The muddy green and blue colour aesthetic, the grim weather and the almost unhealthy appearance of it’s characters makes the film feel stark and depressive which sets up a macabre overtone. It’s gloomy, sombre mood is maintained throughout to invoke a real sense of hopelessness about the entire ordeal, and when events begin to escalate, that mood quickly turns to dread and pure horror.
To basically get to the point – this film is violent… I mean really really unapologetically violent.
It’s certainly not the most aggressively gruesome film I’ve seen (if you saw last weeks video), but there is a brutally real and subtly disturbing nature to it’s violence. People are mutilated, gutted, shot and stabbed, but I really appreciate that the film never lingers or indulgences on it’s violence.
Despite what you may assume, the violence isn’t at all frequent, usually serving as a surprising and sudden reaction that you are never ready for. It’s never over the top or comes close to comedic, it’s maturely handled with it’s subtle yet very specific detail that made me look away in several occasions.
The tension is incredibly well maintained throughout the film as I found myself sinking further and further into my seat and physically reacting to the drama with the rest of the audience. In one particular scene, the audience and I called out in sickening repulse that truly made for one of the most emotive responses I have ever heard from an audience.
But violence aside, the film also appears to be keenly aware of itself, and there is almost a hidden dark sense of gallows humour that permeates throughout, especially in regards to the Anton Yelchin’s character pondering over his ‘desert island band’ and even when he begins comparing his harrowing situation to a game of paintball.
Instead, this comparison thematically represents the drastically different sides of both the Nazis and the band.
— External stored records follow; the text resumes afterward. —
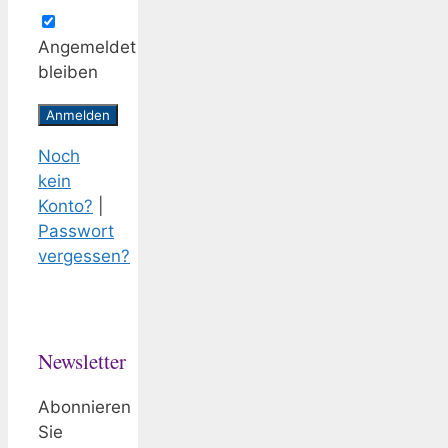
Angemeldet
bleiben
Noch
kein
Konto?
|
Passwort
vergessen?
Newsletter
Abonnieren
Sie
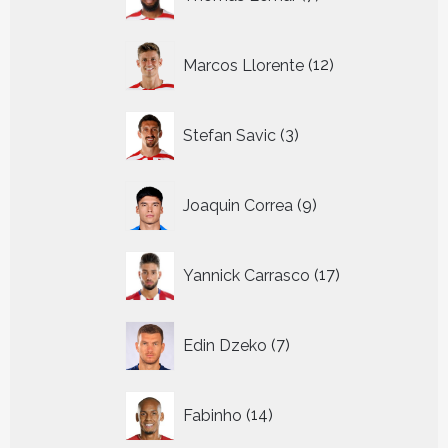
producten
12
Marcos Llorente
12
producten
3
Stefan Savic
3
producten
9
Joaquin Correa
9
producten
17
Yannick Carrasco
17
producten
7
Edin Dzeko
7
producten
14
Fabinho
14
producten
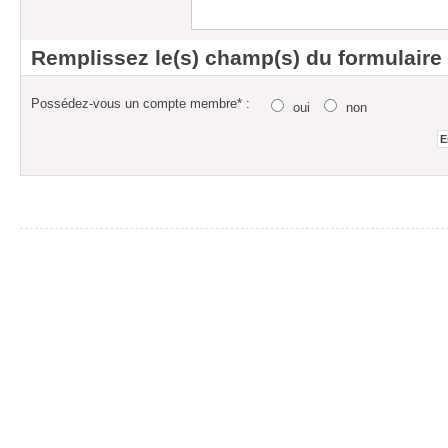
Remplissez le(s) champ(s) du formulaire
Possédez-vous un compte membre* :
oui
non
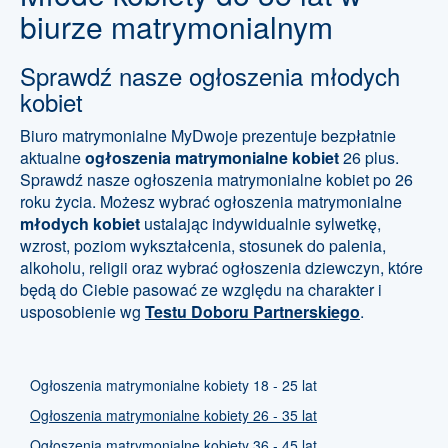
biurze matrymonialnym
Sprawdź nasze ogłoszenia młodych
kobiet
Biuro matrymonialne MyDwoje prezentuje bezpłatnie
aktualne
ogłoszenia matrymonialne kobiet
26 plus.
Sprawdź nasze ogłoszenia matrymonialne kobiet po 26
roku życia. Możesz wybrać ogłoszenia matrymonialne
młodych kobiet
ustalając indywidualnie sylwetkę,
wzrost, poziom wykształcenia, stosunek do palenia,
alkoholu, religii oraz wybrać ogłoszenia dziewczyn, które
będą do Ciebie pasować ze względu na charakter i
usposobienie wg
Testu Doboru Partnerskiego
.
Ogłoszenia matrymonialne kobiety 18 - 25 lat
Ogłoszenia matrymonialne kobiety 26 - 35 lat
Ogłoszenia matrymonialne kobiety 36 - 45 lat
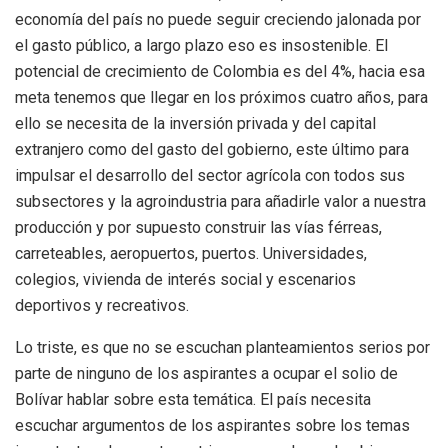
economía del país no puede seguir creciendo jalonada por
el gasto público, a largo plazo eso es insostenible. El
potencial de crecimiento de Colombia es del 4%, hacia esa
meta tenemos que llegar en los próximos cuatro años, para
ello se necesita de la inversión privada y del capital
extranjero como del gasto del gobierno, este último para
impulsar el desarrollo del sector agrícola con todos sus
sub
s
ectores y la agroindustria para añadirle valor a nuestra
producción
y por supuesto construir las vías férreas,
carreteables, aeropuertos, puertos. Universidades,
colegios, vivienda de interés social y escenarios
deportivos y recreativos.
Lo triste, es que
no se escuchan planteamientos serios por
parte de ninguno de los aspirantes a ocupar el solio de
Bolívar hablar sobre esta temática. El país necesita
escuchar argumentos de los aspirantes sobre los temas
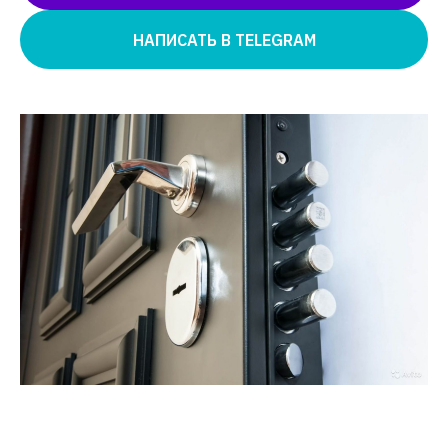
НАПИСАТЬ В TELEGRAM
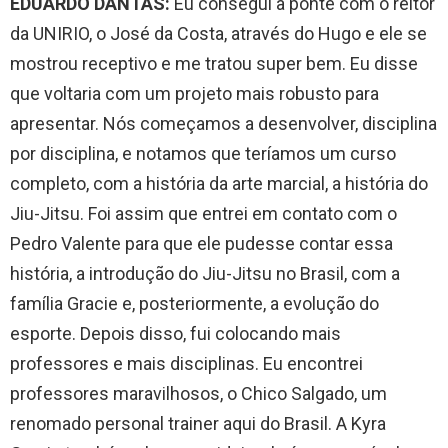
EDUARDO DANTAS:
Eu consegui a ponte com o reitor
da UNIRIO, o José da Costa, através do Hugo e ele se
mostrou receptivo e me tratou super bem. Eu disse
que voltaria com um projeto mais robusto para
apresentar. Nós começamos a desenvolver, disciplina
por disciplina, e notamos que teríamos um curso
completo, com a história da arte marcial, a história do
Jiu-Jitsu. Foi assim que entrei em contato com o
Pedro Valente para que ele pudesse contar essa
história, a introdução do Jiu-Jitsu no Brasil, com a
família Gracie e, posteriormente, a evolução do
esporte. Depois disso, fui colocando mais
professores e mais disciplinas. Eu encontrei
professores maravilhosos, o Chico Salgado, um
renomado personal trainer aqui do Brasil. A Kyra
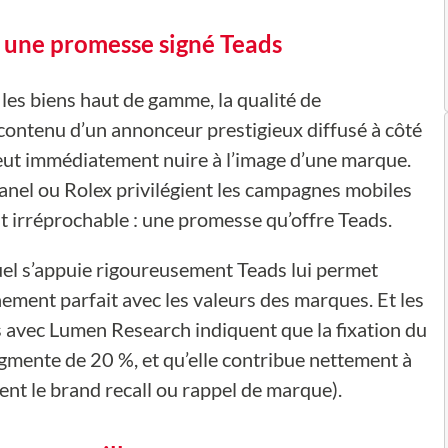
: une promesse signé Teads
les biens haut de gamme, la qualité de
 contenu d’un annonceur prestigieux diffusé à côté
ut immédiatement nuire à l’image d’une marque.
nel ou Rolex privilégient les campagnes mobiles
t irréprochable : une promesse qu’offre Teads.
quel s’appuie rigoureusement Teads lui permet
ement parfait avec les valeurs des marques. Et les
s avec Lumen Research indiquent que la fixation du
mente de 20 %, et qu’elle contribue nettement à
ment le brand recall ou rappel de marque).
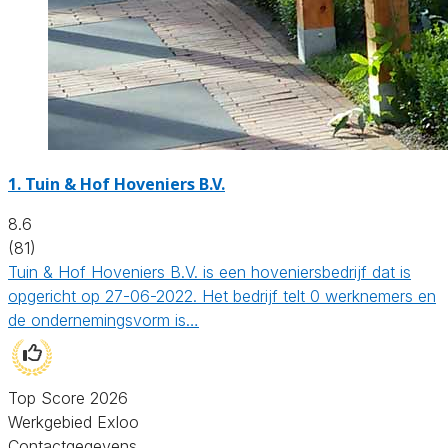
1.
Tuin & Hof Hoveniers B.V.
8.6
(81)
Tuin & Hof Hoveniers B.V. is een hoveniersbedrijf dat is
opgericht op 27-06-2022. Het bedrijf telt 0 werknemers en
de ondernemingsvorm is…
Top Score 2026
Werkgebied Exloo
Contactgegevens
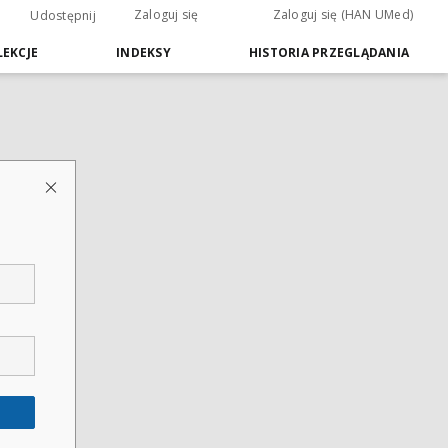
Zaloguj się
Zaloguj się (HAN UMed)
Udostępnij
EKCJE
INDEKSY
HISTORIA PRZEGLĄDANIA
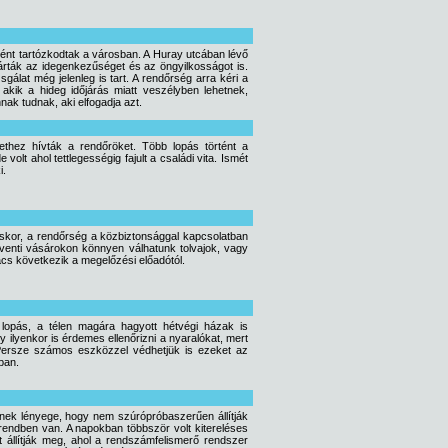
ként tartózkodtak a városban. A Huray utcában lévő
izárták az idegenkezűséget és az öngyilkosságot is.
gálat még jelenleg is tart. A rendőrség arra kéri a
 akik a hideg időjárás miatt veszélyben lehetnek,
nak tudnak, aki elfogadja azt.
thez hívták a rendőröket. Több lopás történt a
olt ahol tettlegességig fajult a családi vita. Ismét
i.
skor, a rendőrség a közbiztonsággal kapcsolatban
dventi vásárokon könnyen válhatunk tolvajok, vagy
cs következik a megelőzési előadótól.
 lopás, a télen magára hagyott hétvégi házak is
y ilyenkor is érdemes ellenőrizni a nyaralókat, mert
. Persze számos eszközzel védhetjük is ezeket az
ban.
lynek lényege, hogy nem szúrópróbaszerűen állítják
rendben van. A napokban többször volt kitereléses
t állítják meg, ahol a rendszámfelismerő rendszer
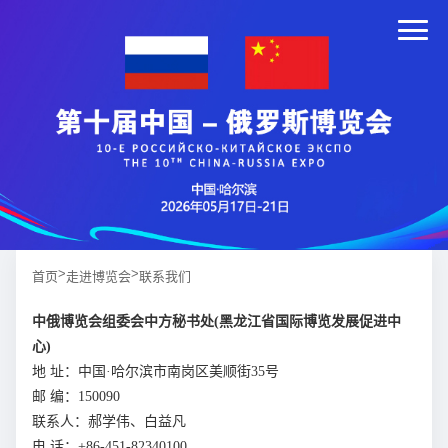
>
>
首页
走进博览会
联系我们
中俄博览会组委会中方秘书处(黑龙江省国际博览发展促进中
心)
地 址：中国·哈尔滨市南岗区美顺街35号
邮 编：150090
联系人：郝学伟、白益凡
电 话：+86-451-82340100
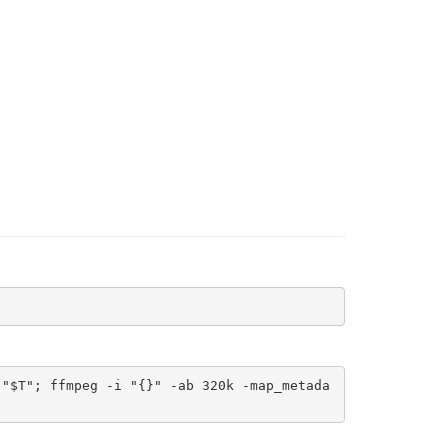
 "$T"; ffmpeg -i "{}" -ab 320k -map_metada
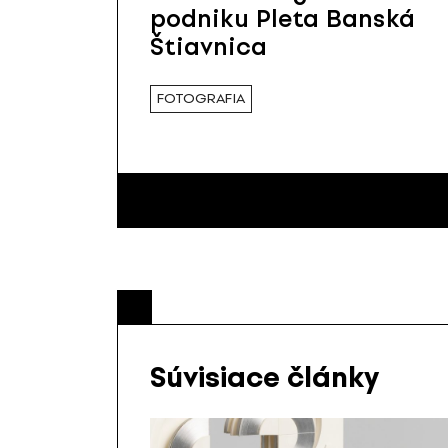
podniku Pleta Banská
Štiavnica
FOTOGRAFIA
Súvisiace články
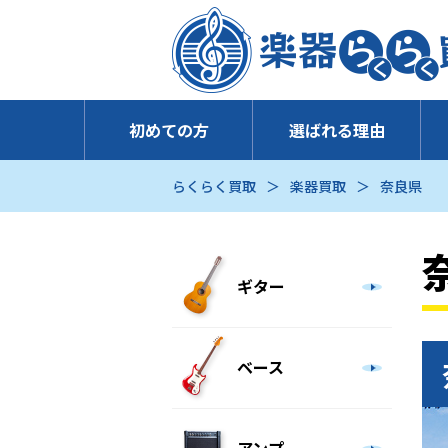
初めての方
選ばれる理由
らくらく買取
楽器買取
奈良県
ギター
ベース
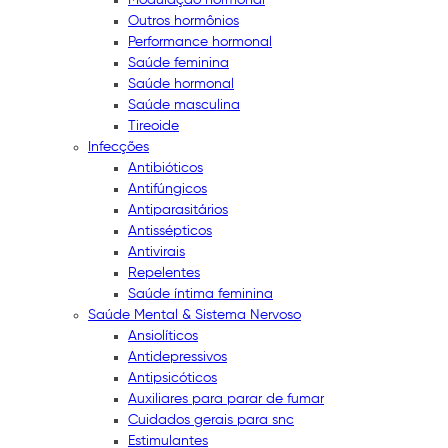
Outros hormônios
Performance hormonal
Saúde feminina
Saúde hormonal
Saúde masculina
Tireoide
Infecções
Antibióticos
Antifúngicos
Antiparasitários
Antissépticos
Antivirais
Repelentes
Saúde íntima feminina
Saúde Mental & Sistema Nervoso
Ansiolíticos
Antidepressivos
Antipsicóticos
Auxiliares para parar de fumar
Cuidados gerais para snc
Estimulantes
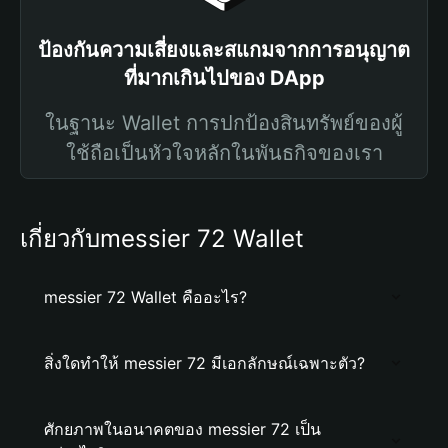
ป้องกันความเสี่ยงและสแกมจากการอนุญาต
ที่มากเกินไปของ DApp
ในฐานะ Wallet การปกป้องสินทรัพย์ของผู้
ใช้ถือเป็นหัวใจหลักในพันธกิจของเรา
เกี่ยวกับmessier 72 Wallet
messier 72 Wallet คืออะไร?
สิ่งใดทำให้ messier 72 มีเอกลักษณ์เฉพาะตัว?
ศักยภาพในอนาคตของ messier 72 เป็น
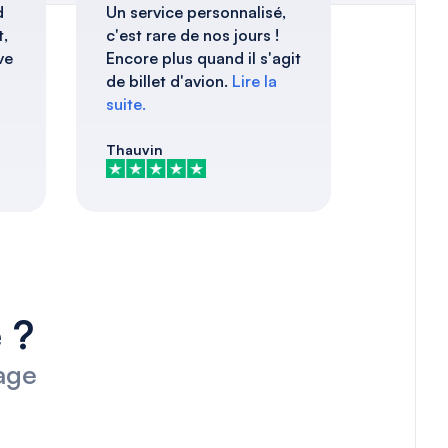
d
Un service personnalisé,
t,
c'est rare de nos jours !
ve
Encore plus quand il s'agit
de billet d'avion.
Lire la
suite.
Thauvin
 ?
age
Yelchin’s character describes his paintball experience being about him and his inexperienced friends being teamed up against experienced veteran soldiers, where he hid and waited to be shot while the soldiers won without a single casualty.
It practically summarises the doomed feeling of Green Room’s characters – they know they are up against experienced killers who are being tactically advised by Patrick Stuart’s authoritarian presence that casts a shadow over the band as they try to make their escape.
The band as a result, make very frequent dumb mistakes that while ultimately stupid, are convincingly honest to the panic and terror they are currently in. Decision making is very different between the groups and it’s interesting to see how confrontations play out usually because of how unpredictable and spontaneous much of the film’s action is.
Jeremy Saulnier has proven himself to be filmmaker truly worth watching given that Blue Ruin also happens to be a very intelligent and thought-provoking thriller than surprised me with it’s originality in both it’s execution and themes.
The same is completely true with Green Room – it shows it’s influences with Straw Dogs and Deliverance, but it certainly feels more inventive and original than many other films, in fact, for me, it’s the best contemporary thriller I’ve seen since Cold in July back in 2014.
Green Room behaves like one of those moments when you instinctively feel like you’re in danger or something bad is about to happen – adrenaline begins rushing through your body, you’re fight or flight response kick in, but your decision making and your perception of what to do becomes completely distorted.
It’s a true uncaring nightmare – it questions your decisions, your actions and your sensibilities during a time when all hope for safety is completely lost.